Things don’t begin quite well for The Parr Family as we see them back on the big screen after 14 years battling Underminer and trying to stop him from robbing the Metroville Bank. The Super Relocation programme has been shut down, the superheroes have been declared illegal and a dreary future awaits the family of five—a week in the motel and a dull routine thereafter with Bob taking on a normal job and Helen managing the home.
Things brighten up when their super-friend Frozone shows the way to telecom tycoon and superhero fan Winston Deavor and his brilliant sister Evelyn. The two have a plan to bring the spotlight back on the superheroes’ crime-fighting ways and to get them their rightful legal place in the sun. While they recruit Helen aka Elastigirl for their mission, Bob takes charge of the new fancy home and kids. The dash of dark comes in later in the form of the new villain ScreenSlaver. What follows is a breathless rollercoaster ride with some breakneck action set-pieces, identifiable, heart-tugging emotions and sparkling humour. The visuals, voiceovers and music are all in perfect sync. Brad Bird creates an immersive, mesmerising world that you flow into unquestioningly instead of pausing to crib about the sundry plotholes and twists and turns.
- Director: Brad Bird
- Cast: Craig T. Nelson, Holly Hunter, Samuel L. Jackson
- Storyline: The Parr family—Bob, Helen, Dash, Violet and Jack Jack—returns in the sequel to The Incredibles (2004) to get superheroes their rightful place back in American crime-fighting.
- Runtime: 118 minutes
The film is also thoughtful in its own way. Though set in 1960s it’s got something eminently contemporray about it. Be it the portrayal of adolescent angst, the theme of domesticity and parental role-playing or that of bridging the gender divides. The hunky man slips back into the home and the kitchen, making pancakes, changing diapers and learning maths in order to be able to teach his son. On the other hand – the lady of the house, the supposedly weaker sex, riding away manically in her new wheels to save the city, society, country and humanity.

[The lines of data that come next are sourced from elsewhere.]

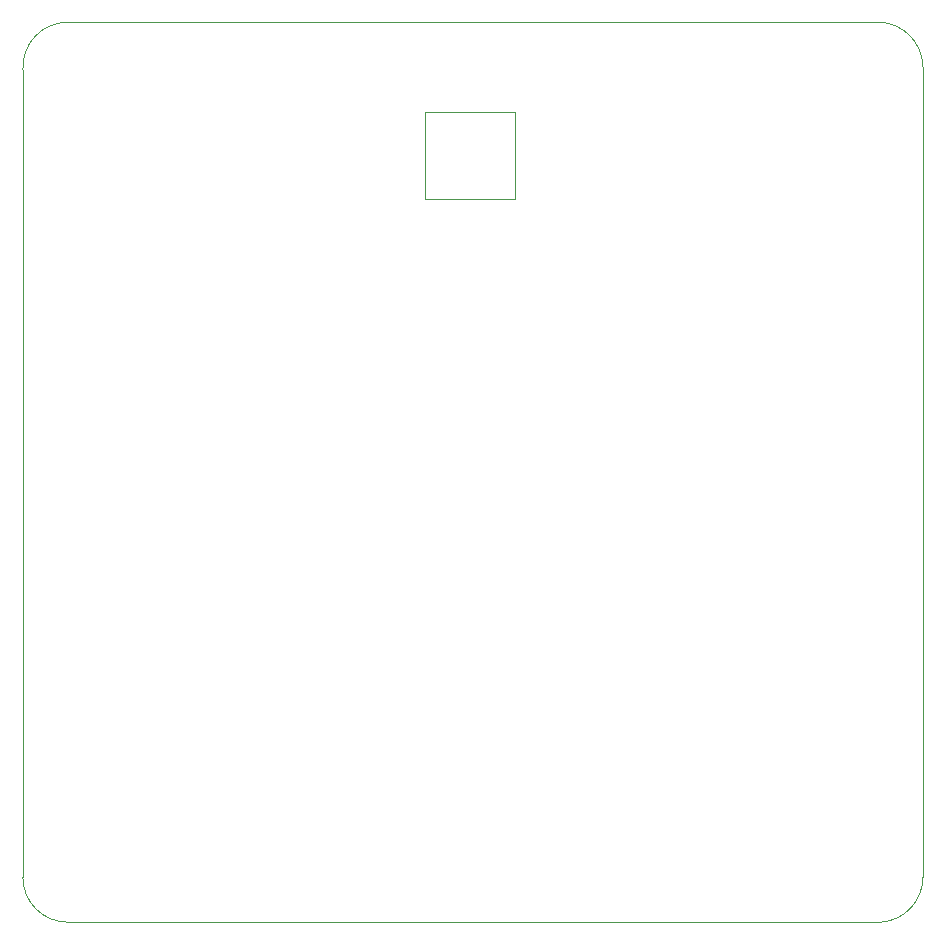
<source format=gbr>
G04 #@! TF.GenerationSoftware,KiCad,Pcbnew,5.1.9*
G04 #@! TF.CreationDate,2021-05-04T19:13:35+02:00*
G04 #@! TF.ProjectId,12v_FAN_Pico,3132765f-4641-44e5-9f50-69636f2e6b69,rev?*
G04 #@! TF.SameCoordinates,Original*
G04 #@! TF.FileFunction,Profile,NP*
%FSLAX46Y46*%
G04 Gerber Fmt 4.6, Leading zero omitted, Abs format (unit mm)*
G04 Created by KiCad (PCBNEW 5.1.9) date 2021-05-04 19:13:35*
%MOMM*%
%LPD*%
G01*
G04 APERTURE LIST*
G04 #@! TA.AperFunction,Profile*
%ADD10C,0.050000*%
G04 #@! TD*
G04 APERTURE END LIST*
D10*
X64516000Y-31750000D02*
X64516000Y-39116000D01*
X72136000Y-31750000D02*
X64516000Y-31750000D01*
X72136000Y-39116000D02*
X72136000Y-31750000D01*
X64516000Y-39116000D02*
X72136000Y-39116000D01*
X102870000Y-24130000D02*
G75*
G02*
X106680000Y-27940000I0J-3810000D01*
G01*
X30488439Y-28193437D02*
G75*
G02*
X34290000Y-24130000I3801561J253437D01*
G01*
X34290000Y-100330000D02*
G75*
G02*
X30480000Y-96520000I0J3810000D01*
G01*
X103123999Y-100329999D02*
X34290000Y-100330000D01*
X106680000Y-27940000D02*
X106688456Y-96520001D01*
X106688456Y-96520001D02*
G75*
G02*
X103123999Y-100329999I-3818456J1D01*
G01*
X34290000Y-24130000D02*
X102870000Y-24130000D01*
X30480000Y-96520000D02*
X30488439Y-28193437D01*
M02*

</source>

In the midst of the preponderance of bro-code, both in films and in reality, there is a freshness to the woman-to-woman talk between Helen and Evelyn, a rare sorority of sisters. There is also a larger comment on the image-heavy world we live in. If, on the one hand, media and its images can be harnessed positively to build support and public trust, you also have the ScreenSlaver hypnotising and brainwashing people into zombies, something our mobiles, tablets, laptops and the Whatsapp forwards are wont to do.

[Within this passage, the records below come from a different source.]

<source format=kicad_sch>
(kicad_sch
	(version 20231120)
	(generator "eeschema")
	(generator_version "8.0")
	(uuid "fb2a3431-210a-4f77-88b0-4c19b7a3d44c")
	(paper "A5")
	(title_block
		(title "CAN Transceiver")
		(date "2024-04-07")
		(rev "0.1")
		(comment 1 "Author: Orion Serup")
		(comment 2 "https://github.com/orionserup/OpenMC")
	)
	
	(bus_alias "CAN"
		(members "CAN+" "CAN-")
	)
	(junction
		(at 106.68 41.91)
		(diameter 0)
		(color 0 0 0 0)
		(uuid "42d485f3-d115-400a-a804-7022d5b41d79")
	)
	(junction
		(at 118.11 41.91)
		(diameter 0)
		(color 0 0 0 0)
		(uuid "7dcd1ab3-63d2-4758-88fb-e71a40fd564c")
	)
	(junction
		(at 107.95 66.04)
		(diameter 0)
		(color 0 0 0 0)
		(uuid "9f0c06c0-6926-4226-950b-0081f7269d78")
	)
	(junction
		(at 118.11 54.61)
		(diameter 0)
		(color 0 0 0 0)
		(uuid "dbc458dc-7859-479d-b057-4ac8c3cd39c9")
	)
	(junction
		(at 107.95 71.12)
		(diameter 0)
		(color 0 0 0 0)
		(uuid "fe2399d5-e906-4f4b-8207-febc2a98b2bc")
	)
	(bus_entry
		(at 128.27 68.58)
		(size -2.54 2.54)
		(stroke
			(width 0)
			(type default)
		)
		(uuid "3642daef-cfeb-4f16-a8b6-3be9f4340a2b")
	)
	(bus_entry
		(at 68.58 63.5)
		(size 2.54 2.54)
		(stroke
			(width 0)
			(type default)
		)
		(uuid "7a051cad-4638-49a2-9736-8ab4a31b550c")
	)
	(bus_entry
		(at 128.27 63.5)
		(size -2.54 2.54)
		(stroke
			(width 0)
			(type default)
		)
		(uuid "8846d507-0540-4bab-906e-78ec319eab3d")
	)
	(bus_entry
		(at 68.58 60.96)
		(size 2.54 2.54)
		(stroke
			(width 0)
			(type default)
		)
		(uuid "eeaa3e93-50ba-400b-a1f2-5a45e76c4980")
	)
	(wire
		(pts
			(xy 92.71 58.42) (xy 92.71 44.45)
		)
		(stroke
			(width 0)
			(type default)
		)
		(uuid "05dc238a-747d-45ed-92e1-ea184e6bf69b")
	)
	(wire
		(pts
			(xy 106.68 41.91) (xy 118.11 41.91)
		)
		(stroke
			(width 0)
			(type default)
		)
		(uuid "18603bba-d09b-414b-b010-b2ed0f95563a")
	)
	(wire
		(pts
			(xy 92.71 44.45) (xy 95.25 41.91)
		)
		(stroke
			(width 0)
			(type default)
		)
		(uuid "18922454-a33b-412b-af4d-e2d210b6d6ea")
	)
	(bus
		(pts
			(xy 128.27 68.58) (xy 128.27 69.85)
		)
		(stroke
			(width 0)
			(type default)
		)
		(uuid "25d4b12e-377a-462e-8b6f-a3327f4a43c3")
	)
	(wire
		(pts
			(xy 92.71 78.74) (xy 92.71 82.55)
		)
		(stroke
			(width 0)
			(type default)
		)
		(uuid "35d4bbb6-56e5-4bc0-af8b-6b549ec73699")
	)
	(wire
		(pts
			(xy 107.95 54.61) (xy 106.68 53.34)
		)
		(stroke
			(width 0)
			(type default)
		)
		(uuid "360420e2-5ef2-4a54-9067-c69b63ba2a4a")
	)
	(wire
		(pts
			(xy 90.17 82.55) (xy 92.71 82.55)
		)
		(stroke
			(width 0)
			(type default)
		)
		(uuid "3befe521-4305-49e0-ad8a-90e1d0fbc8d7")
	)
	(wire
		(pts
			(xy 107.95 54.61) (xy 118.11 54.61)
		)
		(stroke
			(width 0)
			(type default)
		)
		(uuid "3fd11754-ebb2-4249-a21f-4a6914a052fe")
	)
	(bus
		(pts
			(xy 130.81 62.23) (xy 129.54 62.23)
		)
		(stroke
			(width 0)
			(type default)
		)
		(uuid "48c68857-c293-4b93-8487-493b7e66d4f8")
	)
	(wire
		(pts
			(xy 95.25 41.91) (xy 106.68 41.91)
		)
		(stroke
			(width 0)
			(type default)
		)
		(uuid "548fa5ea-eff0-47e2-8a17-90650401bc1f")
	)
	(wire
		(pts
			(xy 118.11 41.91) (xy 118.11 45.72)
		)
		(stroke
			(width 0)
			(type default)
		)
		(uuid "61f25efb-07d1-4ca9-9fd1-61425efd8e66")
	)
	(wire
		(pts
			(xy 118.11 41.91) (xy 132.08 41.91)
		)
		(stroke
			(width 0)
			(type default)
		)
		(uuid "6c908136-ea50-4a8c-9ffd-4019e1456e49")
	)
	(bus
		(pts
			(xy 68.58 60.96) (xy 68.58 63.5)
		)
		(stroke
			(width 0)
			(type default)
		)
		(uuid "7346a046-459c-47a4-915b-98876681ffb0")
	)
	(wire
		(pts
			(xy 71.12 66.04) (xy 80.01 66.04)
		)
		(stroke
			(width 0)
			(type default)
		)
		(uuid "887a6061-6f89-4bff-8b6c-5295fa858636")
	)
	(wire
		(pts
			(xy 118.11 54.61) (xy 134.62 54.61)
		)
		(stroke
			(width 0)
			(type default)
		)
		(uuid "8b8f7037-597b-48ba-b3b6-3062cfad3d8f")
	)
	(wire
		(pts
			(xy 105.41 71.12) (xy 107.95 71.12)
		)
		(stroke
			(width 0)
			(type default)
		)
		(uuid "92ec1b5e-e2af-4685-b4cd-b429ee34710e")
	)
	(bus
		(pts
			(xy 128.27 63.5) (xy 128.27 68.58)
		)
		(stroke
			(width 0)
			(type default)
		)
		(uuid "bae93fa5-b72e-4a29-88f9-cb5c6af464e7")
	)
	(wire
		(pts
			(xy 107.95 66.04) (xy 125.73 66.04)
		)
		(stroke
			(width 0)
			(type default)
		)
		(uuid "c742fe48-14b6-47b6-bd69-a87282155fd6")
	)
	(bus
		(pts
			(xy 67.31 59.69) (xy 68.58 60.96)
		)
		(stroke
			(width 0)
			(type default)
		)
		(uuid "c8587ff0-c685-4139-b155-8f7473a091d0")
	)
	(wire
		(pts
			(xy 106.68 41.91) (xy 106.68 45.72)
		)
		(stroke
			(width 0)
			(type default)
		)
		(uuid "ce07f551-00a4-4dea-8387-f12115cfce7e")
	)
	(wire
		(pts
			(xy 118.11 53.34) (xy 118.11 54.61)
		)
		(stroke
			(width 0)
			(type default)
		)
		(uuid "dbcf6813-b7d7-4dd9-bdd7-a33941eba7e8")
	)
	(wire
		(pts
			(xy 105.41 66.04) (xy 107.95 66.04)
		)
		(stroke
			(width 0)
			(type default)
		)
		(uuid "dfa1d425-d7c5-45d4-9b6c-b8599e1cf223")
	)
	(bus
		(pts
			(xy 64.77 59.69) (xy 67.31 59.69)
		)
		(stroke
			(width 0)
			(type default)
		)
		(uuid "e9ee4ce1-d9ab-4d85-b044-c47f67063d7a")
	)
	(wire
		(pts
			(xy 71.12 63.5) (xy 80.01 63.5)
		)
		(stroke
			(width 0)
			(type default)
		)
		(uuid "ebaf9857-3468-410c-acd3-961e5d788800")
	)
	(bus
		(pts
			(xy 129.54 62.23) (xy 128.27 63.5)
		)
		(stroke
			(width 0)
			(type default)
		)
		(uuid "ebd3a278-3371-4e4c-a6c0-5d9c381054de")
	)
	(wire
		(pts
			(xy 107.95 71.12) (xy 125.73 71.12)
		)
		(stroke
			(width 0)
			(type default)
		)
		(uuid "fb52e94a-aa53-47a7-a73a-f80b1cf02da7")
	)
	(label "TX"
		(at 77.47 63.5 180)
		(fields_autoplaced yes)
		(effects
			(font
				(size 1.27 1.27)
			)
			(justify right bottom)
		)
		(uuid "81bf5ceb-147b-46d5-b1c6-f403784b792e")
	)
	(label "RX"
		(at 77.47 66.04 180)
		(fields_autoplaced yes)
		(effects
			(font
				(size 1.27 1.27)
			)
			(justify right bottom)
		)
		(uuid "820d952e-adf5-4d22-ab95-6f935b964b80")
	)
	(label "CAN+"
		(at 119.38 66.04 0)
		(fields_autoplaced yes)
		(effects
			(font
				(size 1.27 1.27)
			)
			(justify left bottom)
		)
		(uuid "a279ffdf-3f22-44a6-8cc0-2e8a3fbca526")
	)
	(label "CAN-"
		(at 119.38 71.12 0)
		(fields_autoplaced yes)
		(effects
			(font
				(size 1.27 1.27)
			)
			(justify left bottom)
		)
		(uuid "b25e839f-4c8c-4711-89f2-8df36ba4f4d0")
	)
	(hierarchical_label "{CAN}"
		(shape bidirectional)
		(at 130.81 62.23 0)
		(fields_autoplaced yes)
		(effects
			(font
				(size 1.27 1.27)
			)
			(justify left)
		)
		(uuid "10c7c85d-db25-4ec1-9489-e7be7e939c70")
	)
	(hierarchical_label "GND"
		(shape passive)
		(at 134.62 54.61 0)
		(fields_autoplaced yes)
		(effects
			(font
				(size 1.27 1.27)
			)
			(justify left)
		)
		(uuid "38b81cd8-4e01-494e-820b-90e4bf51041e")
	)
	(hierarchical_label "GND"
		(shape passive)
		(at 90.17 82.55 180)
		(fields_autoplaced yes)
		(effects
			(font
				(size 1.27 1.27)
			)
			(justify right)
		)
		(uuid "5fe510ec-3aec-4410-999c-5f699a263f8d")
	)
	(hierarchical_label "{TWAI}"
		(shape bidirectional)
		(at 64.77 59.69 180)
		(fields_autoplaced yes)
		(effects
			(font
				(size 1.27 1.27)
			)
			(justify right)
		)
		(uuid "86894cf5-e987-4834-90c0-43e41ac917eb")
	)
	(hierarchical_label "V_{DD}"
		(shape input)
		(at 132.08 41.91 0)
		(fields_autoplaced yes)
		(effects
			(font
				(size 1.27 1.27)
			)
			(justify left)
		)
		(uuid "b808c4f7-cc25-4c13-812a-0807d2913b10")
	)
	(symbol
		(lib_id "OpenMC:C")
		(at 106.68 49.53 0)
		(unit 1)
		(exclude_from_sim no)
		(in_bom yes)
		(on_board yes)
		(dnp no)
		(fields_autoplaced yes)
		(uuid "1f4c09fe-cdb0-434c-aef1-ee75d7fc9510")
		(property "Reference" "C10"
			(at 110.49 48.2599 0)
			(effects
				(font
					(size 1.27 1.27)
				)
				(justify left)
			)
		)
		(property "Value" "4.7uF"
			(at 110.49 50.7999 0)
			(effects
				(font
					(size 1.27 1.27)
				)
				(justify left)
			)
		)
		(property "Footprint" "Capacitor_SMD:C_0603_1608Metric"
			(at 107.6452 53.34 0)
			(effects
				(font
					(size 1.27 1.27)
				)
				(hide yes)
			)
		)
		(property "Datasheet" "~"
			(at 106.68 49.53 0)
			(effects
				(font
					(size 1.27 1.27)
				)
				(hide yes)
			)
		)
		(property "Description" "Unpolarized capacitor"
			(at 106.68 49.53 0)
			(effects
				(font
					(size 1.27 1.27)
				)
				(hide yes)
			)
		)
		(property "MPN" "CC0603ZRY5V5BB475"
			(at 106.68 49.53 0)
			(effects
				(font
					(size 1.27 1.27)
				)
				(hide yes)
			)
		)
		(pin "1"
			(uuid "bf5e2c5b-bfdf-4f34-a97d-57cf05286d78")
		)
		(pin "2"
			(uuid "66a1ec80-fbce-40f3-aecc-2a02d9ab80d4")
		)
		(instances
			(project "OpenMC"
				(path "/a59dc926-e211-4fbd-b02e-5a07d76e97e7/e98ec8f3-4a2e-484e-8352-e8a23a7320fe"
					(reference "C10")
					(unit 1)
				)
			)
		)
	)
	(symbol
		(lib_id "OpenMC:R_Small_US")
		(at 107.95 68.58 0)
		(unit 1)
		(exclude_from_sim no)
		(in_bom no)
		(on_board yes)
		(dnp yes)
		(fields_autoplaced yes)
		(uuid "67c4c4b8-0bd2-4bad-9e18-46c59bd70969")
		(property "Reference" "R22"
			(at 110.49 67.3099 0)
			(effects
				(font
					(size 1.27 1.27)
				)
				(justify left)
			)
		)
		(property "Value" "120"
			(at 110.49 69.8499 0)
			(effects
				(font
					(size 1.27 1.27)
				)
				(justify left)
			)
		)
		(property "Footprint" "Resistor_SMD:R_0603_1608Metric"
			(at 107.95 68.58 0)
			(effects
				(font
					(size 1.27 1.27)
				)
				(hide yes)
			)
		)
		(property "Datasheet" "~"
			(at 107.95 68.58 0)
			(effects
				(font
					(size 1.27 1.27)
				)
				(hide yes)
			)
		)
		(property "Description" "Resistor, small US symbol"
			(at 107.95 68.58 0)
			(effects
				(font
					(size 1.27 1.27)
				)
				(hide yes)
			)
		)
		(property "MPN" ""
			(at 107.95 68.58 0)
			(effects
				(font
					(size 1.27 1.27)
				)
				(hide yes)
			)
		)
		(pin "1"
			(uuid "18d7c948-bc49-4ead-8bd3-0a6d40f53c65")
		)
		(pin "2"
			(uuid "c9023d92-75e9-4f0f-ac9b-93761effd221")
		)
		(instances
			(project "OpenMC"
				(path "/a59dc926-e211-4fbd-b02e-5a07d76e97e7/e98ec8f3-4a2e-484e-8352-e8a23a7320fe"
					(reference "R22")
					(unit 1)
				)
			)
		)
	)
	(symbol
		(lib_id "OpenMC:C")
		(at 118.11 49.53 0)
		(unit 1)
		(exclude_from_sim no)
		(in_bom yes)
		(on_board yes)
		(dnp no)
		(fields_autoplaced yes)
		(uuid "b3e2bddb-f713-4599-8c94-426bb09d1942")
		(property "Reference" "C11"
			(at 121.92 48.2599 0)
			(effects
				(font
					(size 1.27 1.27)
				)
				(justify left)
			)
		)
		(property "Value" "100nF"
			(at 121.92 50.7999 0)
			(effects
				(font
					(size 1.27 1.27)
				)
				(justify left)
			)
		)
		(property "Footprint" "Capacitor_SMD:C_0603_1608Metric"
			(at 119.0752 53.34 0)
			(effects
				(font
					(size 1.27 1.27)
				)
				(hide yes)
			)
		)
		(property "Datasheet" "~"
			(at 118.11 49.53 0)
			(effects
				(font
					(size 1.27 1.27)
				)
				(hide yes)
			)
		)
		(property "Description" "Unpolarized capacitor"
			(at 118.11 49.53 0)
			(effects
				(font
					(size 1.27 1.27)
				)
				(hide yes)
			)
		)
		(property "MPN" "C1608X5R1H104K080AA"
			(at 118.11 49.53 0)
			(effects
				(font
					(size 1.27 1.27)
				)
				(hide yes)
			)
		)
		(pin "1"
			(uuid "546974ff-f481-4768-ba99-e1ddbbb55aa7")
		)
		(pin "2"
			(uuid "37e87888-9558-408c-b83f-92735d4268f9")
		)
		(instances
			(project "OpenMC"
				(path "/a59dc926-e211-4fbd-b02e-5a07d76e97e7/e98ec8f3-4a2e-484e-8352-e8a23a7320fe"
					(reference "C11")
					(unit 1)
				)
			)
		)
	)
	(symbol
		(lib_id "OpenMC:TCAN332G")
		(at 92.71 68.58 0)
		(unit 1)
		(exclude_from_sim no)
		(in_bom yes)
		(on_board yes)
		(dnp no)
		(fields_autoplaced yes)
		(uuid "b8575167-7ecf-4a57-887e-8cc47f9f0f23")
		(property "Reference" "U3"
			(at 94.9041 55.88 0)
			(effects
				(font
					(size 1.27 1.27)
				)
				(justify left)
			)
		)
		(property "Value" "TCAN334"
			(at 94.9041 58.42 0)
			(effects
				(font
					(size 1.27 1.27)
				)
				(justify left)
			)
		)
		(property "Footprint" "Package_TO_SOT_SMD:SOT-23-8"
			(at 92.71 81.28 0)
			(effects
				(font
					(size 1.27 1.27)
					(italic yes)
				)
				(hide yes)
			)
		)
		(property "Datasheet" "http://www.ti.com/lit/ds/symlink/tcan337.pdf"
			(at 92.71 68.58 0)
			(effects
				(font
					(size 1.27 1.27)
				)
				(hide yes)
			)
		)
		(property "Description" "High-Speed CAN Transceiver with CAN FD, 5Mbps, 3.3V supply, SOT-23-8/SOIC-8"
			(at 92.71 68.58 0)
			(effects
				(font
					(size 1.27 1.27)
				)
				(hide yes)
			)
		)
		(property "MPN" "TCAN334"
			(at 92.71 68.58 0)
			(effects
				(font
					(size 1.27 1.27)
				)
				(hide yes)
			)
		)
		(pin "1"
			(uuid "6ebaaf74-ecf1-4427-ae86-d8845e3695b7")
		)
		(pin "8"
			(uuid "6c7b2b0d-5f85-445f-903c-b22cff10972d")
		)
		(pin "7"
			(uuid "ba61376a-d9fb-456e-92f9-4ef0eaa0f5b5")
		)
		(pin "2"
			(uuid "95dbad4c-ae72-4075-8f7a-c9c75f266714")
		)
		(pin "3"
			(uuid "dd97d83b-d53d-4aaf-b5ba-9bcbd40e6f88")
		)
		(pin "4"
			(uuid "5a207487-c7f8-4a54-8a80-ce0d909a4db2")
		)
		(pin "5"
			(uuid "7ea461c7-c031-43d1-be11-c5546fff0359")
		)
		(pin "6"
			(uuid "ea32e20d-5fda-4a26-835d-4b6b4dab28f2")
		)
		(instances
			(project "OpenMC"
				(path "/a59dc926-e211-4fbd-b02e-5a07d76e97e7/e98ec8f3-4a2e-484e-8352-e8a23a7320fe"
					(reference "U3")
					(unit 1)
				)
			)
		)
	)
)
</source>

Of course, all this plays out more superficial than profound but then Incredibles 2 consciously harks back to the simple and the fun than the dark and angsty world of the superheroes. Here the weather is primarily sunny with just some showers and a few dark spells. Blame it all on the youngest member of the Parr family. Jack Jack is a thumping reassertion of the stress-busting capability of the widely circulated Taimur Ali Khan pictures and the innumerable cats, dogs and kids videos. Without them how will we ever find our sanity? The infant Parr brings the house down with his pot pourri of newly-found powers. He is an irresistible, endlessly gurgly delight who singlehandedly fashions a film that can bring a big, huge “awwwww” out of the most cynical of critics.